Unfortunately, covid is only one of the challenges facing universities, with a hard Brexit fast approaching. I start by joining the Secretary of State in praising the steps that universities have put in place to keep staff and students safe through blended and online lessons and mental health support. I hope he will join me in recognising the support that has been given by individual universities such as Glasgow, which will refund one month’s rent for any student having to self-isolate in halls, and Dundee University, which is offering free accommodation to international students who have to quarantine. Students and young people should not be blamed for the rise in cases. The vast majority are complying entirely with the guidance.

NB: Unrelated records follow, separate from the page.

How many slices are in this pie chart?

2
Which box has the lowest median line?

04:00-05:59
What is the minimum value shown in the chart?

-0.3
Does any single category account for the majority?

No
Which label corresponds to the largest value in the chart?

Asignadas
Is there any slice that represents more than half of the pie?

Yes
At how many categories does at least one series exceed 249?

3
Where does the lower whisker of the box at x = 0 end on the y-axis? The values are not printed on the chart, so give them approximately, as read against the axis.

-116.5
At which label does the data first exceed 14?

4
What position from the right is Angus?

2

While Scottish students attend university in Scotland for free and therefore are not financially impacted by fees, students in England will pay over £9,000 for a mostly online education. This is clearly the time to reflect on the fee-paying structure of higher education and consider following Scotland’s example of free higher education for all. What discussions has the Secretary of State had with Cabinet colleagues on reducing fees and increasing Government funding to universities? We know that there have been issues in accessing tests in England, and that can be more acute for students, who may not have the ability to travel to testing centres. What steps is he taking to set up on-campus tests for students?
Finally, in the Science and Technology Committee earlier this month, the principal of Glasgow University, Professor Sir Anton Muscatelli, described the R&D road map published by the Government in July as a “very high-level document” that
“needs to be turned into a definitive plan very quickly”,
with clarity given on the Government’s exact plans for investment. Could the Secretary of State set out when details of the road map will be released?